Report the count of lines below in which the string "Communities" occurs; include nothing else.

Source information.
++++++++++

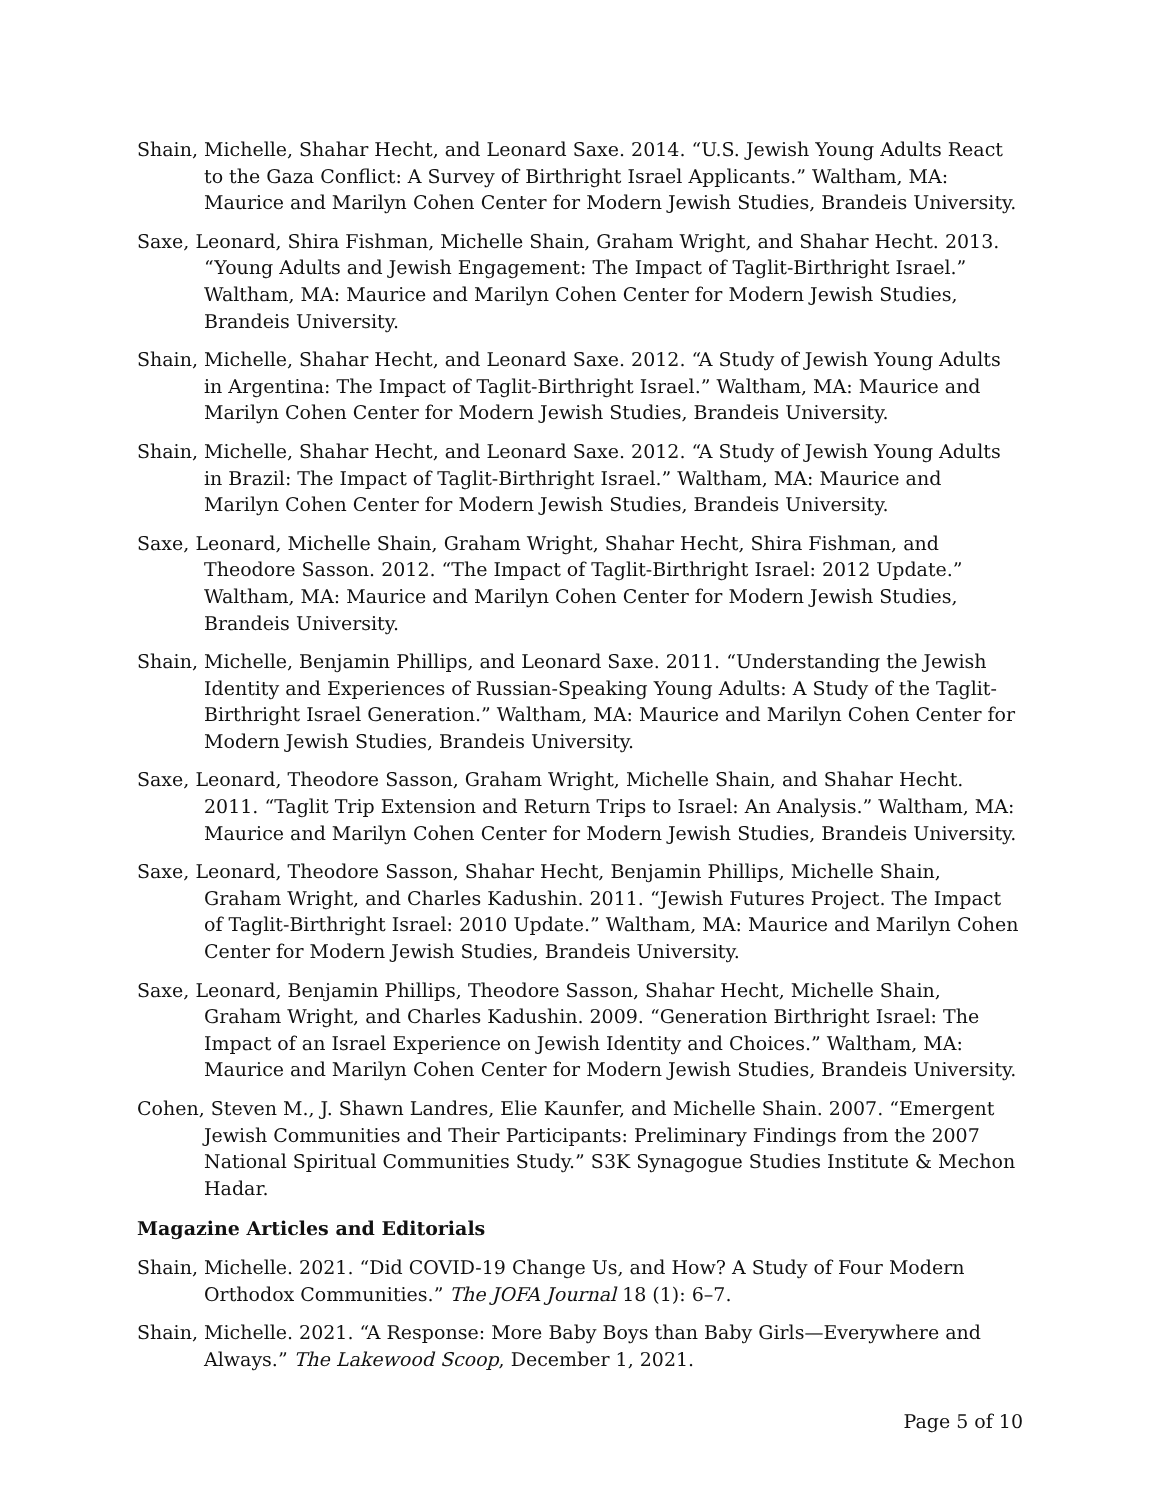Shain, Michelle, Shahar Hecht, and Leonard Saxe. 2014. “U.S. Jewish Young Adults React to the Gaza Conflict: A Survey of Birthright Israel Applicants.” Waltham, MA: Maurice and Marilyn Cohen Center for Modern Jewish Studies, Brandeis University.
Saxe, Leonard, Shira Fishman, Michelle Shain, Graham Wright, and Shahar Hecht. 2013. “Young Adults and Jewish Engagement: The Impact of Taglit-Birthright Israel.” Waltham, MA: Maurice and Marilyn Cohen Center for Modern Jewish Studies, Brandeis University.
Shain, Michelle, Shahar Hecht, and Leonard Saxe. 2012. “A Study of Jewish Young Adults in Argentina: The Impact of Taglit-Birthright Israel.” Waltham, MA: Maurice and Marilyn Cohen Center for Modern Jewish Studies, Brandeis University.
Shain, Michelle, Shahar Hecht, and Leonard Saxe. 2012. “A Study of Jewish Young Adults in Brazil: The Impact of Taglit-Birthright Israel.” Waltham, MA: Maurice and Marilyn Cohen Center for Modern Jewish Studies, Brandeis University.
Saxe, Leonard, Michelle Shain, Graham Wright, Shahar Hecht, Shira Fishman, and Theodore Sasson. 2012. “The Impact of Taglit-Birthright Israel: 2012 Update.” Waltham, MA: Maurice and Marilyn Cohen Center for Modern Jewish Studies, Brandeis University.
Shain, Michelle, Benjamin Phillips, and Leonard Saxe. 2011. “Understanding the Jewish Identity and Experiences of Russian-Speaking Young Adults: A Study of the Taglit-Birthright Israel Generation.” Waltham, MA: Maurice and Marilyn Cohen Center for Modern Jewish Studies, Brandeis University.
Saxe, Leonard, Theodore Sasson, Graham Wright, Michelle Shain, and Shahar Hecht. 2011. “Taglit Trip Extension and Return Trips to Israel: An Analysis.” Waltham, MA: Maurice and Marilyn Cohen Center for Modern Jewish Studies, Brandeis University.
Saxe, Leonard, Theodore Sasson, Shahar Hecht, Benjamin Phillips, Michelle Shain, Graham Wright, and Charles Kadushin. 2011. “Jewish Futures Project. The Impact of Taglit-Birthright Israel: 2010 Update.” Waltham, MA: Maurice and Marilyn Cohen Center for Modern Jewish Studies, Brandeis University.
Saxe, Leonard, Benjamin Phillips, Theodore Sasson, Shahar Hecht, Michelle Shain, Graham Wright, and Charles Kadushin. 2009. “Generation Birthright Israel: The Impact of an Israel Experience on Jewish Identity and Choices.” Waltham, MA: Maurice and Marilyn Cohen Center for Modern Jewish Studies, Brandeis University.
Cohen, Steven M., J. Shawn Landres, Elie Kaunfer, and Michelle Shain. 2007. “Emergent Jewish Communities and Their Participants: Preliminary Findings from the 2007 National Spiritual Communities Study.” S3K Synagogue Studies Institute & Mechon Hadar.
Magazine Articles and Editorials
Shain, Michelle. 2021. “Did COVID-19 Change Us, and How? A Study of Four Modern Orthodox Communities.” The JOFA Journal 18 (1): 6–7.
Shain, Michelle. 2021. “A Response: More Baby Boys than Baby Girls—Everywhere and Always.” The Lakewood Scoop, December 1, 2021.
Page 5 of 10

++++++++++

Solution to this exercise. 2